This fog is temporary. I know I’ll sleep well tonight—back in my own bed, no cursed donuts before bedtime—and tomorrow I’ll be back, fiery and productive, engaged, enthusiastic, and lucid. But, what if this were one’s condition every day? And you know that it’s not merely a sleepless consequence of temporary, normal heartburn, sugar overdose, and disruptive dreams? Madness or booze? It’s a question meant through its asking to obscure the obvious answer: Booze. What have I done to myself?

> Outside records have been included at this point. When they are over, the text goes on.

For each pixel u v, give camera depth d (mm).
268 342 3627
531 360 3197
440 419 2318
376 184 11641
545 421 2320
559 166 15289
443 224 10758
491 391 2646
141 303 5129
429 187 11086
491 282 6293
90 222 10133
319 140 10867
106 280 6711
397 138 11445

So you squeeze out a poem because being a poet is all you have left. Without that straw to cling to, you drown. Some Dream Songs are obscure, difficult, brilliant when unpuzzled. Wow! How did he do that? Occasional others, to be honest, are just foggy, misty emanations of fog and confusion, from a brain that is not working properly due to long-term addiction that has chemically eroded its biochemistry. But you safeguard what’s left of its poetic faculties because nothing is more critical, and through it all, you write poetry. One more drop of blood from that vinegar-turnip. It’s amazing it came into being at all. Fine. But this as a poem, and not some desperate replacement for a tormented life, is still not clear to me, and maybe it’s my mirror fugue-state, but I know that’s not all of it. Robert Burns probably had his bad days too, if he really was “drunky”—malt-scotchy. I’m experiencing some empathy today, and sadness, for a sharp head eroding, like the buildings in a war zone with stone corners pocked and rounded off by relentless sprays of machine gun fire.
But maybe it’s me. I’m taking a nap.